- **Instructions for the task**
Give again, character for character, the lines that lie between the first line of the material and the line with "ombre à paupière (1)", inclusive. Omit pictures.

BEGIN Records to use

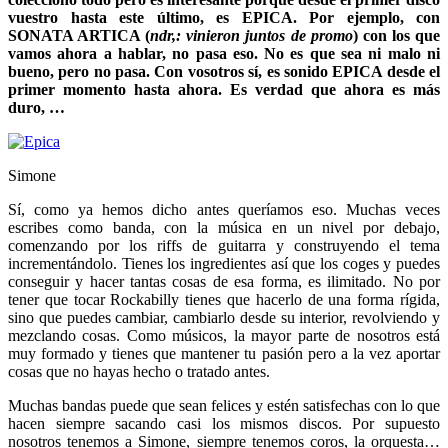
vuestro hasta este último, es EPICA. Por ejemplo, con
SONATA ARTICA (
ndr,: vinieron juntos de promo
) con los que
vamos ahora a hablar, no pasa eso. No es que sea ni malo ni
bueno, pero no pasa. Con vosotros sí, es sonido EPICA desde el
primer momento hasta ahora. Es verdad que ahora es más
duro, …
Simone
Sí, como ya hemos dicho antes queríamos eso. Muchas veces
escribes como banda, con la música en un nivel por debajo,
comenzando por los riffs de guitarra y construyendo el tema
incrementándolo. Tienes los ingredientes así que los coges y puedes
conseguir y hacer tantas cosas de esa forma, es ilimitado. No por
tener que tocar Rockabilly tienes que hacerlo de una forma rígida,
sino que puedes cambiar, cambiarlo desde su interior, revolviendo y
mezclando cosas. Como músicos, la mayor parte de nosotros está
muy formado y tienes que mantener tu pasión pero a la vez aportar
cosas que no hayas hecho o tratado antes.
Muchas bandas puede que sean felices y estén satisfechas con lo que
hacen siempre sacando casi los mismos discos. Por supuesto
nosotros tenemos a Simone, siempre tenemos coros, la orquesta…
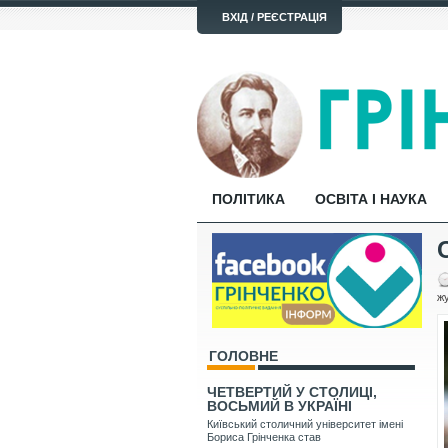
ВХІД / РЕЄСТРАЦІЯ
ПОЛІТИКА
ОСВІТА І НАУКА
жу
ГОЛОВНЕ
ЧЕТВЕРТИЙ У СТОЛИЦІ,
ВОСЬМИЙ В УКРАЇНІ
Київський столичний університет імені
Бориса Грінченка став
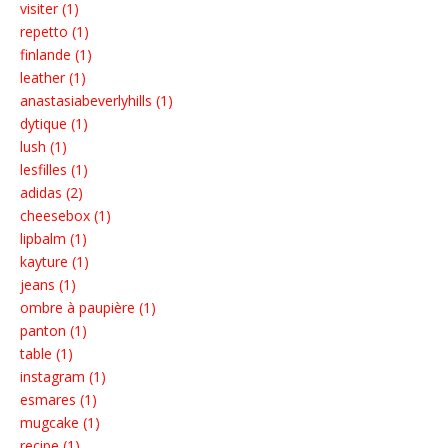
visiter (1)
repetto (1)
finlande (1)
leather (1)
anastasiabeverlyhills (1)
dytique (1)
lush (1)
lesfilles (1)
adidas (2)
cheesebox (1)
lipbalm (1)
kayture (1)
jeans (1)
ombre à paupière (1)
panton (1)
table (1)
instagram (1)
esmares (1)
mugcake (1)
recipe (1)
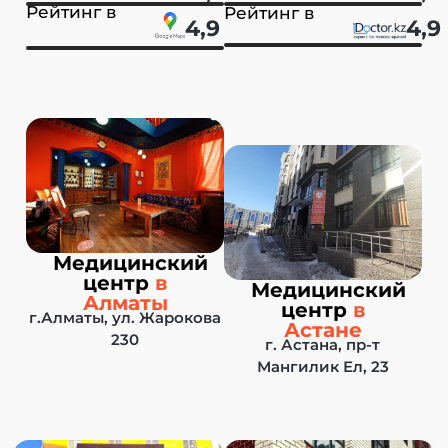
Рейтинг в
Рейтинг в
4,9
4,9
Медицинский
центр
в
Медицинский
Алматы
центр
в
г.Алматы, ул. Жарокова
Астане
230
г. Астана, пр-т
Мангилик Ел, 23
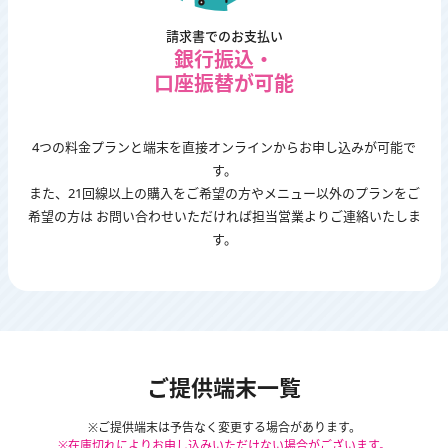
請求書でのお支払い
銀行振込・
口座振替が可能
4つの料金プランと端末を直接オンラインからお申し込みが可能で
す。
また、21回線以上の購入をご希望の方やメニュー以外のプランをご
希望の方は
お問い合わせいただければ担当営業よりご連絡いたしま
す。
ご提供端末一覧
※ご提供端末は予告なく変更する場合があります。
※在庫切れによりお申し込みいただけない場合がございます。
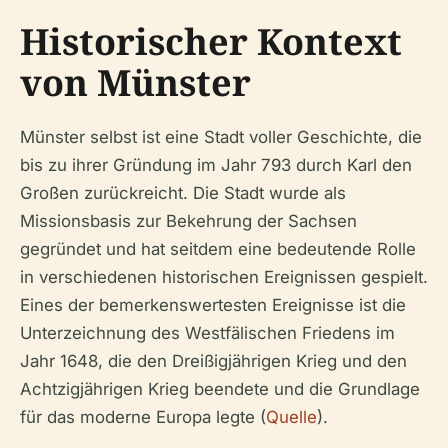
Historischer Kontext
von Münster
Münster selbst ist eine Stadt voller Geschichte, die
bis zu ihrer Gründung im Jahr 793 durch Karl den
Großen zurückreicht. Die Stadt wurde als
Missionsbasis zur Bekehrung der Sachsen
gegründet und hat seitdem eine bedeutende Rolle
in verschiedenen historischen Ereignissen gespielt.
Eines der bemerkenswertesten Ereignisse ist die
Unterzeichnung des Westfälischen Friedens im
Jahr 1648, die den Dreißigjährigen Krieg und den
Achtzigjährigen Krieg beendete und die Grundlage
für das moderne Europa legte (
Quelle
).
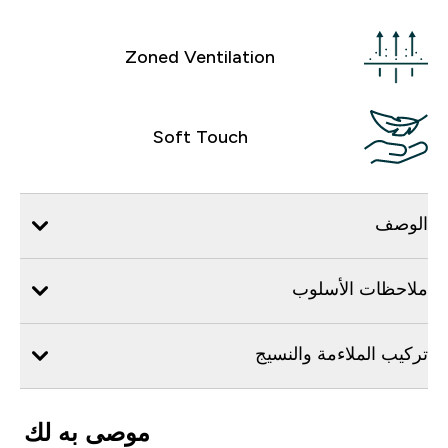
Zoned Ventilation
Soft Touch
الوصف
ملاحظات الأسلوب
تركيب الملاءمة والنسيج
موصى به لك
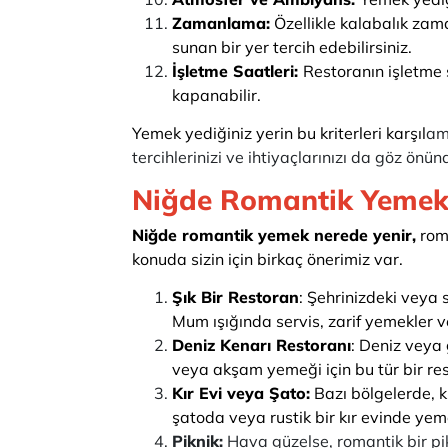
Zamanlama:
Özellikle kalabalık zama
sunan bir yer tercih edebilirsiniz.
İşletme Saatleri:
Restoranın işletme 
kapanabilir.
Yemek yediğiniz yerin bu kriterleri karşıl
ama
tercihlerinizi ve ihtiyaçlarınızı da göz ön
Niğde Romantik Yemek 
Niğde romantik yemek nerede yenir,
roma
konuda sizin için birkaç önerimiz var.
Şık Bir Restoran
: Şehrinizdeki veya 
Mum ışığında servis, zarif yemekler v
Deniz Kenarı Restoranı
: Deniz veya
veya akşam yemeği için bu tür bir rest
Kır Evi veya Şato:
Bazı bölgelerde, k
şatoda veya rustik bir kır evinde yem
Piknik:
Hava güzelse, romantik bir pik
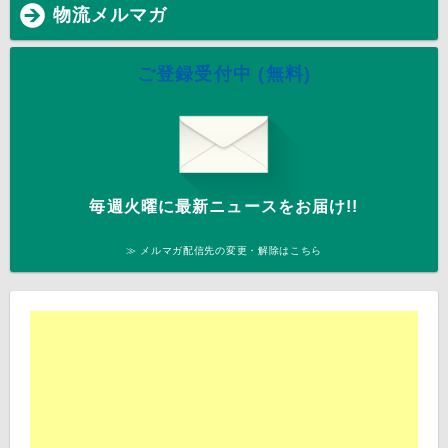
物流メルマガ
ご登録受付中 (無料)
毎週火曜に最新ニュースをお届け!!
≫ メルマガ配信先の変更・解除はこちら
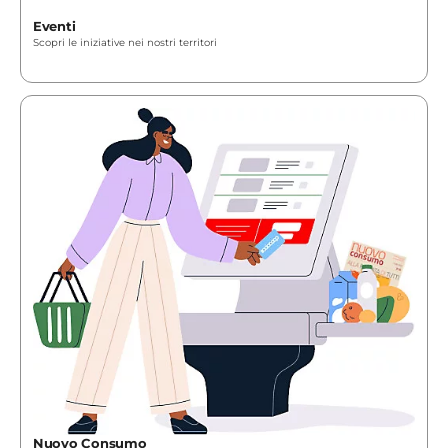
Eventi
Scopri le iniziative nei nostri territori
Nuovo Consumo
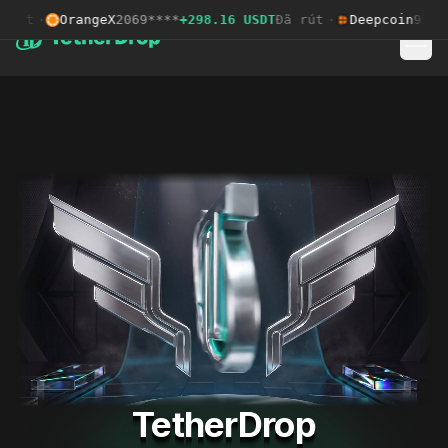
rút
·
OrangeX
2069****
+298.16 USDT
Đã rút
·
Deepcoin
9592*
TetherDrop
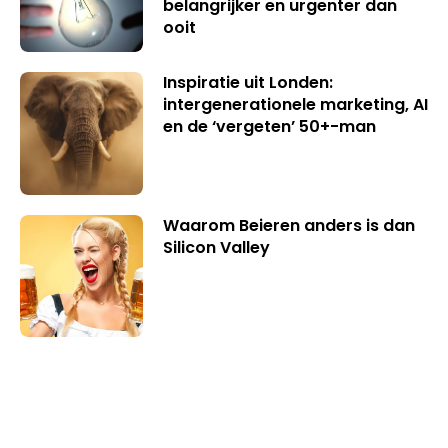
belangrijker en urgenter dan
ooit
Inspiratie uit Londen:
intergenerationele marketing, AI
en de ‘vergeten’ 50+-man
Waarom Beieren anders is dan
Silicon Valley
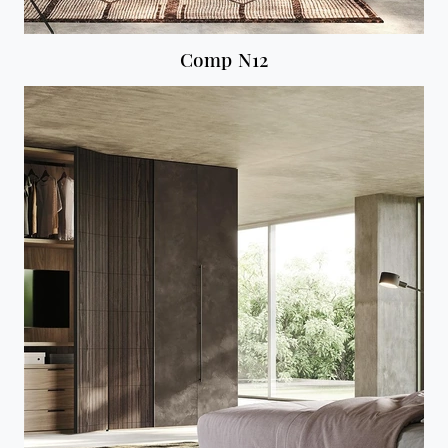
Comp N12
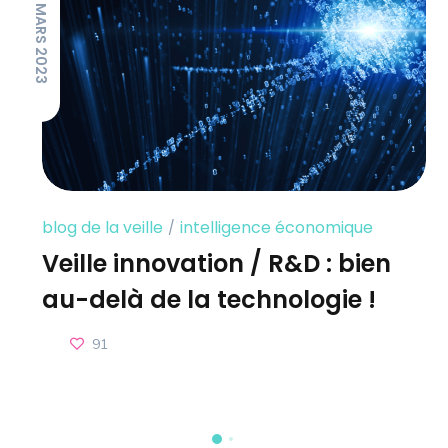
13 MARS 2023
blog de la veille
intelligence économique
Veille innovation / R&D : bien
au-delà de la technologie !
91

END Records to use

- **Solution for this exercise**
vuestro hasta este último, es EPICA. Por ejemplo, con
SONATA ARTICA (
ndr,: vinieron juntos de promo
) con los que
vamos ahora a hablar, no pasa eso. No es que sea ni malo ni
bueno, pero no pasa. Con vosotros sí, es sonido EPICA desde el
primer momento hasta ahora. Es verdad que ahora es más
duro, …
Simone
Sí, como ya hemos dicho antes queríamos eso. Muchas veces
escribes como banda, con la música en un nivel por debajo,
comenzando por los riffs de guitarra y construyendo el tema
incrementándolo. Tienes los ingredientes así que los coges y puedes
conseguir y hacer tantas cosas de esa forma, es ilimitado. No por
tener que tocar Rockabilly tienes que hacerlo de una forma rígida,
sino que puedes cambiar, cambiarlo desde su interior, revolviendo y
mezclando cosas. Como músicos, la mayor parte de nosotros está
muy formado y tienes que mantener tu pasión pero a la vez aportar
cosas que no hayas hecho o tratado antes.
Muchas bandas puede que sean felices y estén satisfechas con lo que
hacen siempre sacando casi los mismos discos. Por supuesto
nosotros tenemos a Simone, siempre tenemos coros, la orquesta…
ВХІД / РЕЄСТРАЦІЯ
ПОЛІТИКА
ОСВІТА І НАУКА
жу
ГОЛОВНЕ
ЧЕТВЕРТИЙ У СТОЛИЦІ,
ВОСЬМИЙ В УКРАЇНІ
Київський столичний університет імені
Бориса Грінченка став
visiter (1)
repetto (1)
finlande (1)
leather (1)
anastasiabeverlyhills (1)
dytique (1)
lush (1)
lesfilles (1)
adidas (2)
cheesebox (1)
lipbalm (1)
kayture (1)
jeans (1)
ombre à paupière (1)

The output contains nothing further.